Jean-Marc Valin jean-marc.valin at usherbrooke.ca
Sun Nov 25 05:58:32 PST 2007

> While MOS is based on the subjective evaluation of a number of people,
> the final result can be said to be reasonably objective. 

Well, it's subjective in the sense that what is measured is something
subjective (quality). Of course, it's better to have a good subjective
measurement (MOS) than a bad objective one (SNR, PESQ, ...)

> Provided the
> people overseeing the tests are non-partisan, a MOS test is quite
> repeatable. Many measurements considered objective are statistically
> based, and a properly conducted MOS test is such a test.
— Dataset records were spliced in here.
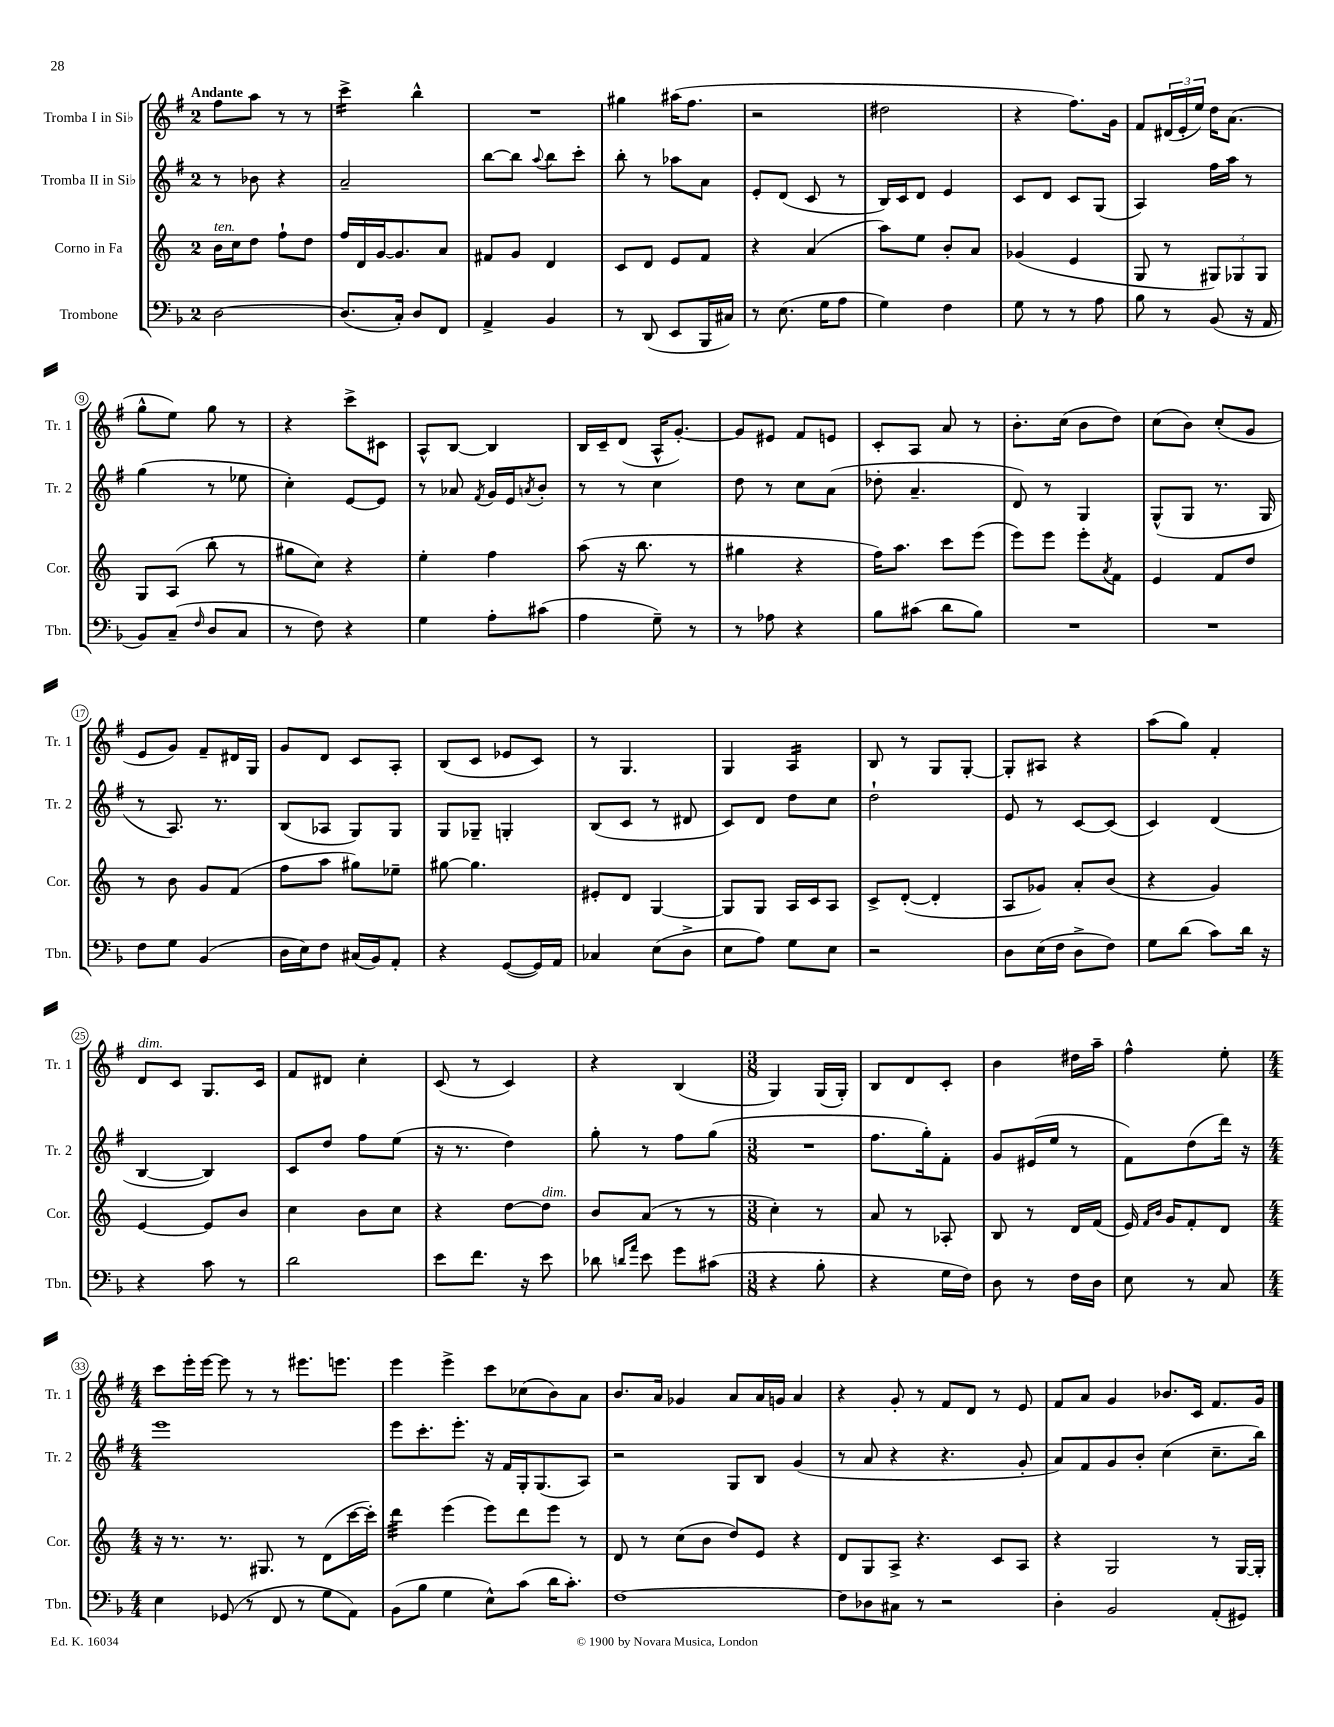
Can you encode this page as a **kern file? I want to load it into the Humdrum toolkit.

**kern	**kern	**kern	**kern
*staff4	*staff3	*staff2	*staff1
*clefF4	*clefG2	*clefG2	*clefG2
*k[b-]	*k[]	*k[f#]	*k[f#]
*M2/4	*M2/4	*M2/4	*M2/4
[2D	16b	8r	8ff#
.	16cc	.	.
.	8dd	8b-	8aa
.	8ff`	4r	8r
.	8dd	.	8r
=	=	=	=
(8.D]	16ff	2a~	4ccc^
.	16d	.	.
.	[16g	.	.
16C')	8.g]	.	.
8D	.	.	4bb^^
8FF	8a	.	.
=	=	=	=
4AA^	8f#	[8bb	2r
.	8g	8bb]	.
.	.	8qqaa	.
4BB-	4d	8bb	.
.	.	8ccc'	.
=	=	=	=
8r	8c	8bb'	4gg#
(8DD	8d	8r	.
8EE	8e	8aa-	(16aa#
.	.	.	8.ff#
16BBB-	8f	8a	.
16C#)	.	.	.
=	=	=	=
8r	4r	8e'	2r
(8.E	.	(8d	.
.	(4a	8c	.
16G	.	.	.
8A	.	8r	.
=	=	=	=
4G)	8aa)	16B)	2dd#
.	.	16c	.
.	8ee	8d	.
4F	8b'	4e	.
.	8a	.	.
=	=	=	=
8G	(4g-	8c	4r
8r	.	8d	.
8r	4e	8c	8.ff#)
8A	.	(8G	.
.	.	.	16g
=	=	=	=
8B-	8G	4A)	8f#
8r	8r	.	(24d#
.	.	.	24e'
.	.	.	24ee)
(8BB-	12G#)	16ff#	16dd
.	.	16aa	(8.a
.	12G-	.	.
16r	.	8r	.
.	12G-	.	.
16AA	.	.	.
=	=	=	=
8BB-)	8G	(4gg	8gg^^
(8C~	(8A	.	8ee)
16qqF	.	.	.
8D	8bb'	8r	8gg
8C	8r	8ee-	8r
=	=	=	=
8r	8gg#	4cc')	4r
8F)	8cc)	.	.
4r	4r	[8e	8ccc^
.	.	8e]	8c#
=	=	=	=
4G	4ee'	8r	8A^^
.	.	8a-	[8B
.	.	8qf#	.
8A'	4ff	16g	4B]
.	.	16e	.
.	.	8qa	.
(8c#	.	8b'	.
=	=	=	=
4A	(8aa	8r	16B
.	.	.	16c~
.	16r	8r	(8d
.	8.bb	.	.
8G~)	.	4cc	16A^^
.	.	.	[8.g')
8r	8r	.	.
=	=	=	=
8r	4gg#	8dd	8g]
8A-	.	8r	8e#
4r	4r	8cc	8f#
.	.	(8a	8e
=	=	=	=
8B-	16ff)	8dd-'	8c'
.	8.aa	.	.
(8c#	.	4.a~	8A
8d	8ccc	.	8a
8B-)	(8eee	.	8r
=	=	=	=
2r	8eee)	8d)	8.b'
.	8eee	8r	.
.	.	.	(16cc
.	8eee'	4G	8b
.	8qa	.	.
.	8f	.	8dd)
=	=	=	=
2r	4e	(8G^^	(8cc
.	.	8G	8b)
.	8f	8.r	(8cc'
.	8dd	.	8g
.	.	16G	.
=	=	=	=
8F	8r	8r	8e
8G	8b	8.A)	8g)
(4BB-	8g	.	8f#~
.	.	8.r	.
.	(8f	.	16d#
.	.	.	16G
=	=	=	=
16D	8ff	(8B	8g
16E)	.	.	.
8F	8aa	8A-	8d
(16C#	8gg#)	8G)	8c
16BB-)	.	.	.
8AA'	8ee-~	8G	8A'
=	=	=	=
4r	[8gg#	8G	(8B
.	4.gg#]	8G-~	8c
([8GG	.	4G'	8e-
16GG])	.	.	8c)
16AA	.	.	.
=	=	=	=
4C-	8e#'	(8B	8r
.	8d	8c	4.G
(8E	[4G	8r	.
8D^	.	8d#	.
=	=	=	=
8E	8G]	8c)	4G
8A)	8G	8d	.
8G	16A	8dd	4A
.	16c	.	.
8E	8A	8cc	.
=	=	=	=
2r	8c^	2dd`	8B
.	([8d'	.	8r
.	4d']	.	8G
.	.	.	[8G'
=	=	=	=
8D	8A	8e	8G']
(16E	8g-)	8r	8A#
16F	.	.	.
8D^	8a'	[8c	4r
8F)	(8b	(8c]	.
=	=	=	=
8G	4r	4c)	(8aa
(8d	.	.	8gg)
8c)	4g)	(4d	4f#'
16d	.	.	.
16r	.	.	.
=	=	=	=
4r	[4e	[4B	8d
.	.	.	8c
8c	8e]	4B])	8.G
8r	8b	.	.
.	.	.	16c
=	=	=	=
2d	4cc	8c	8f#
.	.	8dd	8d#
.	8b	8ff#	4cc'
.	8cc	(8ee	.
=	=	=	=
8e	4r	16r	(8c
.	.	8.r	.
8.f	.	.	8r
.	[8dd	4dd)	4c)
16r	.	.	.
8e	8dd]	.	.
=	=	=	=
8d-	8b	8gg'	4r
16qqd	.	.	.
16qqa	.	.	.
8e	(8a	8r	.
8g	8r	8ff#	(4B
(8c#	8r	(8gg	.
=	=	=	=
*M3/8	*M3/8	*M3/8	*M3/8
4r	4cc')	4.r	4G)
8B-'	8r	.	(16G
.	.	.	16G')
=	=	=	=
4r	8a	8.ff#	8B
.	8r	.	8d
.	.	16gg')	.
16G	8A-'	8f#'	8c'
16F)	.	.	.
=	=	=	=
8D	8B	8g	4b
8r	8r	(16e#	.
.	.	16ee	.
16F	16d	8r	16dd#
16D	(16f	.	16aa~
=	=	=	=
8E	16e)	8f#)	4ff#^^
.	16qqf	.	.
.	16qqb	.	.
.	16g	.	.
8r	8f'	(8dd	.
8C	8d	16ddd)	8ee'
.	.	16r	.
=	=	=	=
*M4/4	*M4/4	*M4/4	*M4/4
4E	16r	1eee	8ccc
.	8.r	.	.
.	.	.	16eee'
.	.	.	[16eee
(8GG-	8.r	.	8eee]
8r	.	.	8r
.	8.G#	.	.
8FF	.	.	8r
8r	8r	.	8.eee#
8G	(8d	.	.
.	.	.	8.eee
8AA)	[16ccc	.	.
.	16ccc'])	.	.
=	=	=	=
(8BB-	4ddd	8eee	4eee
8B-	.	8.ccc'	.
4G	(4eee	.	4eee^
.	.	8.eee'	.
8E^^)	8eee)	16r	8ccc
.	.	16f#	.
(8c	8ddd	16G'	(8cc-
.	.	(8.G	.
16d	8eee	.	8b)
8.c')	.	.	.
.	8r	8A)	8a
=	=	=	=
[1F	8d	2r	8.b
.	8r	.	.
.	.	.	16a
.	(8cc	.	4g-
.	8b	.	.
.	8dd)	8G	8a
.	8e	8B	16a
.	.	.	16g
.	4r	(4g	4a
=	=	=	=
8F]	8d	8r	4r
8D-	8G	8a	.
8C#	8A^	4r	8g'
8r	4.r	.	8r
2r	.	4.r	8f#
.	.	.	8d
.	8c	.	8r
.	8A	8g'	8e
=	=	=	=
4D'	4r	8a)	8f#
.	.	8f#	8a
2BB-	2G	8g	4g
.	.	8b'	.
.	.	(4cc	8.b-
.	.	.	16c
(8AA'	8r	8.cc~	8.f#
8GG#)	[16G	.	.
.	16G']	16bb)	16g
==	==	==	==
*-	*-	*-	*-
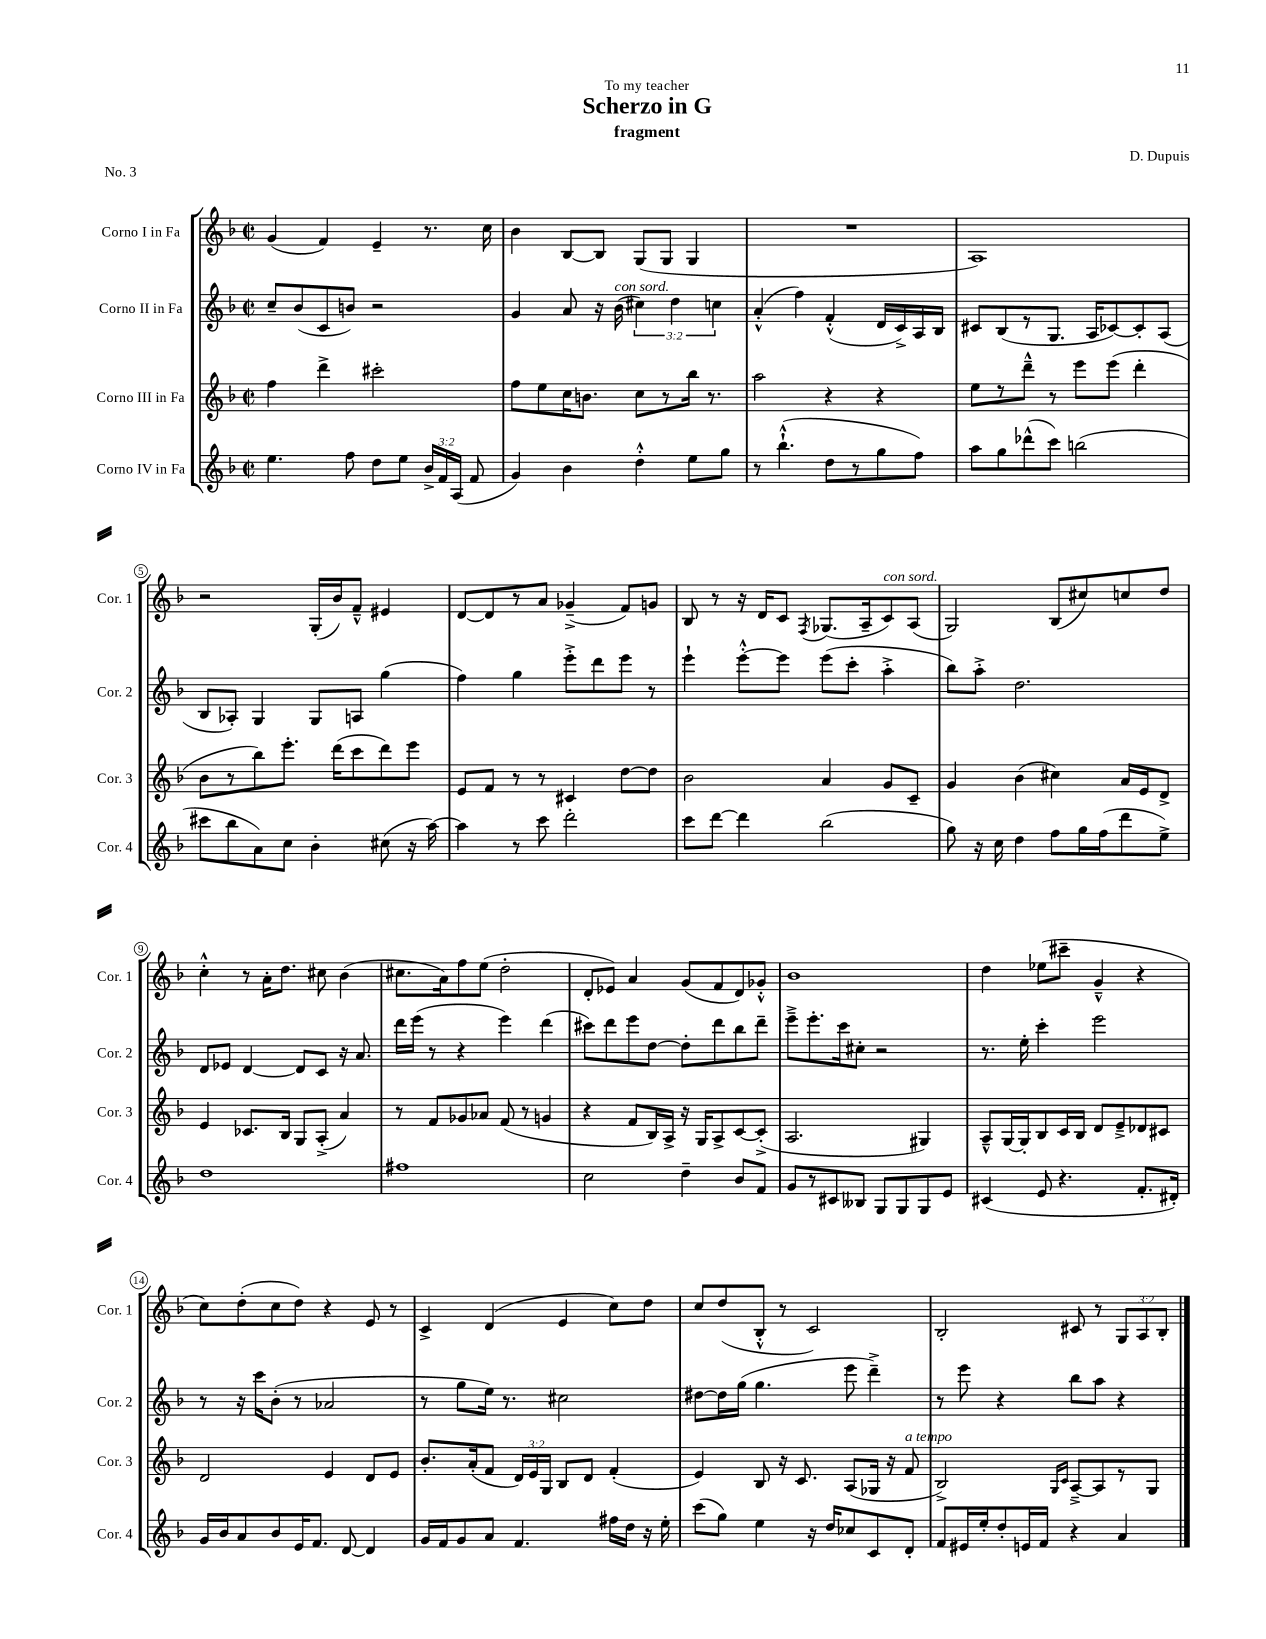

True. Although one really annoying thing with MOS is that it takes huge
number of participants in order to get anything meaningful. Recently,
I've been using MUSHRA and was able to get significant results with only
a dozen listeners.

> PESQ is just something to keep dumb managers of the "if I can't measure
> something meaningful, just give me any old numbers I can put in reports"
> school happy.

True. Although PESQ can also be useful as a sort of "delta" measure.
i.e. if you start from a known point and you add some perturbation (e.g.
packet loss), it gives you an idea of how much you degraded. For
comparing very different inputs, I agree that it's crap. As an example,
I once had a case where the compressed version of file A had a lower
PESQ score (using A as reference) then what I was getting comparing A to
the original of an unrelated file B!